[Begin Material shown]

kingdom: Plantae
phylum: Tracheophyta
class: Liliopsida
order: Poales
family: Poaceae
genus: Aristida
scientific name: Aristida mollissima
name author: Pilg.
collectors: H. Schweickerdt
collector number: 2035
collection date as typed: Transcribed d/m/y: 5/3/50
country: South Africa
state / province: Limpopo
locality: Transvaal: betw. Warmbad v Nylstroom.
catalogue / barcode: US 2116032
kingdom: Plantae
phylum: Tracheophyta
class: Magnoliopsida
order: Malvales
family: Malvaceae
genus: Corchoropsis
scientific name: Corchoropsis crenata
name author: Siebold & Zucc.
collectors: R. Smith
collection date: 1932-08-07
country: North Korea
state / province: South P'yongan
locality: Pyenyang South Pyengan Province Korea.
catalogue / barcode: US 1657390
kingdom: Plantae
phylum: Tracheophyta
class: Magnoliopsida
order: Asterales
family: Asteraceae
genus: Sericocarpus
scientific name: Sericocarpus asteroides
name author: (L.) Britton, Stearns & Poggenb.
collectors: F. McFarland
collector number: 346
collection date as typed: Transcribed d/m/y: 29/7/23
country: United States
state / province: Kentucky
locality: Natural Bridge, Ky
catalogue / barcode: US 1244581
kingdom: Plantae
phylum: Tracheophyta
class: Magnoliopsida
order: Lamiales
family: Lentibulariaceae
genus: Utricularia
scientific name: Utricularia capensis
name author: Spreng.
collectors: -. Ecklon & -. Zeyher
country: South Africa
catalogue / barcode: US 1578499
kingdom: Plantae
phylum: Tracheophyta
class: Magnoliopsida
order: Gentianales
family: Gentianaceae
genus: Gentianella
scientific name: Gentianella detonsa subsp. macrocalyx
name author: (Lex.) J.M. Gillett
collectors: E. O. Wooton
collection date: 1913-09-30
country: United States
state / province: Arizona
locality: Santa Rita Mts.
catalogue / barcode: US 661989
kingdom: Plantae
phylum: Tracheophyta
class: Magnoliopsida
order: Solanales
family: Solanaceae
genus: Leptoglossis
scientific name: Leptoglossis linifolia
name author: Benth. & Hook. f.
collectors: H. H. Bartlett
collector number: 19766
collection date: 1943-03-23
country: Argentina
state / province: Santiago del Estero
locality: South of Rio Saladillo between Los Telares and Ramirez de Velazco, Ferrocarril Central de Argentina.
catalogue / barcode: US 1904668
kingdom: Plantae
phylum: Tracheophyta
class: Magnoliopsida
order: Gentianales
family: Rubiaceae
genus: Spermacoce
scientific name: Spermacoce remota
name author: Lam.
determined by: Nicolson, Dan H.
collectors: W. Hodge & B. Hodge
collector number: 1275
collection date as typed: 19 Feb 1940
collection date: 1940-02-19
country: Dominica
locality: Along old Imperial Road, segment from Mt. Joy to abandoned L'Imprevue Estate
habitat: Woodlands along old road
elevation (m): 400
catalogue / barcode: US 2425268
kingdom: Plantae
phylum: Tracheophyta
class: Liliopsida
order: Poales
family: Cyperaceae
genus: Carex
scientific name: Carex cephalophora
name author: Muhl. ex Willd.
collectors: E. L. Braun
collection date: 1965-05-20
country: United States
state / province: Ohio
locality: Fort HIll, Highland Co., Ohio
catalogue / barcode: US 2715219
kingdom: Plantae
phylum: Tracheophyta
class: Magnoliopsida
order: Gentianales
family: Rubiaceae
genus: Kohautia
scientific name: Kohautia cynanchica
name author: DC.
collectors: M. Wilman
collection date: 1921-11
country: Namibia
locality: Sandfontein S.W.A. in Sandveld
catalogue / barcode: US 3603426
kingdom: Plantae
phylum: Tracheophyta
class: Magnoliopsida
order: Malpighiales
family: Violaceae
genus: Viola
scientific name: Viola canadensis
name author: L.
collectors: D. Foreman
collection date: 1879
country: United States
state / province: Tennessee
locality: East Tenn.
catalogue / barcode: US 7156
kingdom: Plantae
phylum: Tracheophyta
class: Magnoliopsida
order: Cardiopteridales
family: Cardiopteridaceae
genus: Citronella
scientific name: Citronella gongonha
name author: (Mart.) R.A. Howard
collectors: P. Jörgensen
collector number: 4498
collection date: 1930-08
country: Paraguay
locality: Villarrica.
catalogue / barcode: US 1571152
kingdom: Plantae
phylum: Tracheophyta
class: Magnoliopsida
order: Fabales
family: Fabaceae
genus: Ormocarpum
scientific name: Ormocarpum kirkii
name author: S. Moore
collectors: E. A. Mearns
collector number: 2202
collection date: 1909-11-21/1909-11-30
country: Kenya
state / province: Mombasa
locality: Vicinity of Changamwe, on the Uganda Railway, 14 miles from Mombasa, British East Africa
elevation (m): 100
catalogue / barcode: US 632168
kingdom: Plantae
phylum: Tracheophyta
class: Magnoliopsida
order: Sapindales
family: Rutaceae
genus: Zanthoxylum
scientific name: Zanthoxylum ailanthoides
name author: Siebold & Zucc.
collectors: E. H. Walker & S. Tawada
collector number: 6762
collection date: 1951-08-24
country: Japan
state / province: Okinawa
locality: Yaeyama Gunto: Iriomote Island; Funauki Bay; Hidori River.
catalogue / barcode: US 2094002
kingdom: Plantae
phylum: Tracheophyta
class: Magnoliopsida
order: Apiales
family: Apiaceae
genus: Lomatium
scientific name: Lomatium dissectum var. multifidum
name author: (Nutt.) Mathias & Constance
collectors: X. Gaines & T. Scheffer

[End Material shown]

Stated task =
Return each line of the items above that contains the string "typed", matching uppercase and lowercase letters exactly.

Answer to the exercise =
collection date as typed: Transcribed d/m/y: 5/3/50
collection date as typed: Transcribed d/m/y: 29/7/23
collection date as typed: 19 Feb 1940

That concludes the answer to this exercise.